In the theoretical context of Seminar XIII, the toric strip functions as part of a chain of transformations: from Möbius strip, through cutting and self-application, toward the torus, and ultimately toward the closed surfaces (cross-cap, projective plane) that model the conjunction of the barred subject ($) and objet petit a. Its specificity lies in how it holds together identity and difference: the operation of "applying onto itself" preserves something of the strip's structure while generating a different, higher-order surface. This mirrors the logic of subjectivity Lacan is articulating — the subject is neither simply self-identical nor simply other to itself, but the product of an operation that transforms the same into the different through a precise cut or fold. The toric strip thus names the transitional structure at the hinge between the Möbius (figure of the subject's non-self-coincidence) and the torus (figure of the topology of demand and desire's circularity).

Place in the corpus

The toric strip appears once, in jacques-lacan-seminar-13 (p. 81), situated within Lacan's sustained effort to replace imaginary (mirror-based) models of the subject with topological ones. It occupies a structural hinge in his argument: the Möbius strip is the baseline figure for the barred subject ($) — a surface without inside or outside, resisting specularization — while the torus is the established figure for the topology of demand and desire (the circular, self-returning structure of the drive). The toric strip names the operation by which one is transformed into the other: it is the Möbius strip made "toric-applicable," capable of being laid onto and restoring the torus. In this sense, it is a specification within the Möbius strip concept, marking a particular moment in a chain of topological transformations that include the cross-cap and the projective plane.

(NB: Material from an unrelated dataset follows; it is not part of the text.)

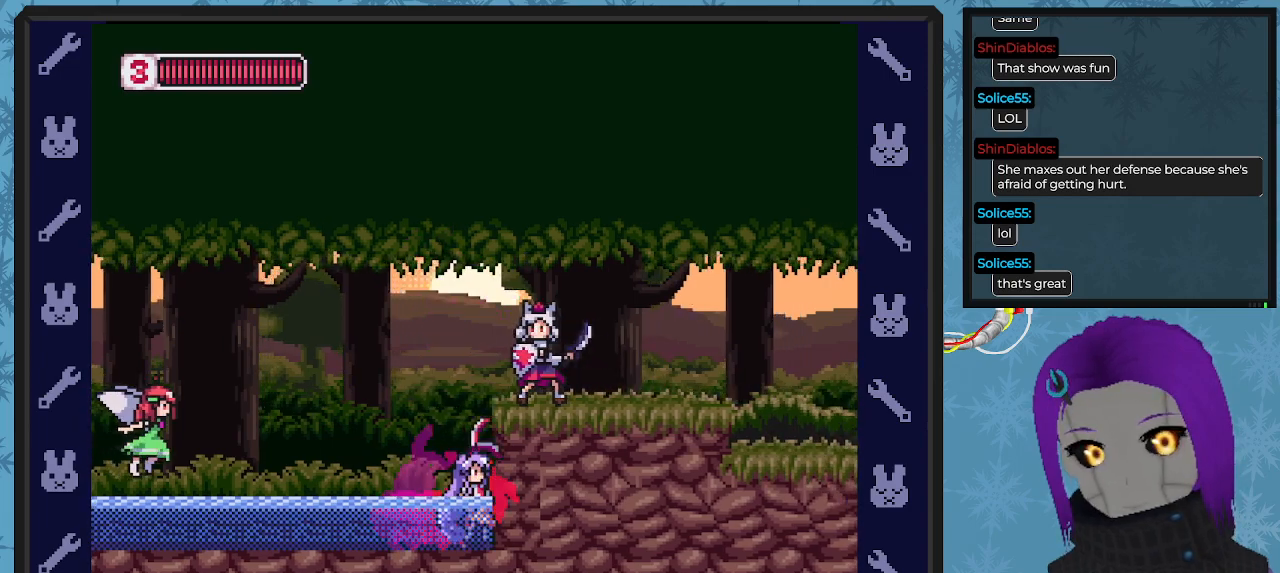
{"buttons": ["B", "DPAD_RIGHT"], "left_stick": "center", "events": [[33, "DPAD_DOWN", "down"], [133, "A", "down"], [200, "DPAD_DOWN", "up"], [267, "A", "up"], [300, "DPAD_DOWN", "down"], [467, "DPAD_DOWN", "up"]]}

In relation to the cross-referenced canonical concepts, the toric strip's theoretical neighborhood is clear. The Möbius strip grounds the non-specular character of the barred subject and objet petit a — the toric strip extends this by showing how the subject's structure articulates with the toric topology of desire. The cross-cap, as the surface that upon cutting yields both a Möbius strip and a disc (objet a), is the destination of this chain of transformations. The Imaginary register is precisely what these topological figures are meant to displace: rather than the mirror stage's dyadic specularity, the toric strip invokes a surface-logic where identity (the torus restored) is produced through difference (the self-application of the strip). The concept thus extends the anti-imaginary, topological thrust of Lacan's middle period, insisting — as the theoretical move states — that distinctions between real and imaginary reversal depend entirely on which surface-structure is operative, not on metaphor or visual intuition.

Key formulations

Seminar XIII · The Object of PsychoanalysisJacques Lacan · 1965 (p.81)

the strip that we will call toric applicable onto the torus and which it is capable of restoring, by applying onto itself the Moebius strip.

The phrase "applicable onto the torus" carries precise topological weight — "applicable" here means an isometric mapping, not a loose analogy — while "restoring" signals that the toric strip does not merely resemble the torus but can reconstitute it through the reflexive operation of "applying onto itself the Moebius strip," thereby yoking the non-orientable, subject-figuring Möbius to the circular, desire-figuring torus in a single structural move.

All occurrences

Where it appears in the corpus (1)

  1. #01

    Seminar XIII · The Object of Psychoanalysis · Jacques Lacan · p.81

    **Seminar 6: Wednesday 12 January 1966**

    Theoretical move: Lacan establishes the Möbius strip and its topological transformations (cutting, doubling, the toric strip, the projective plane, and the discal residue) as the structural support for the barred subject ($) and the non-specular objet petit a, arguing that the conjunction of identity and difference proper to subjectivity can only be rigorously grounded in these topological—not metaphorical—structures, and that distinctions between real and imaginary reversal depend entirely on which surface-structure is in play.

    the strip that we will call toric applicable onto the torus and which it is capable of restoring, by applying onto itself the Moebius strip.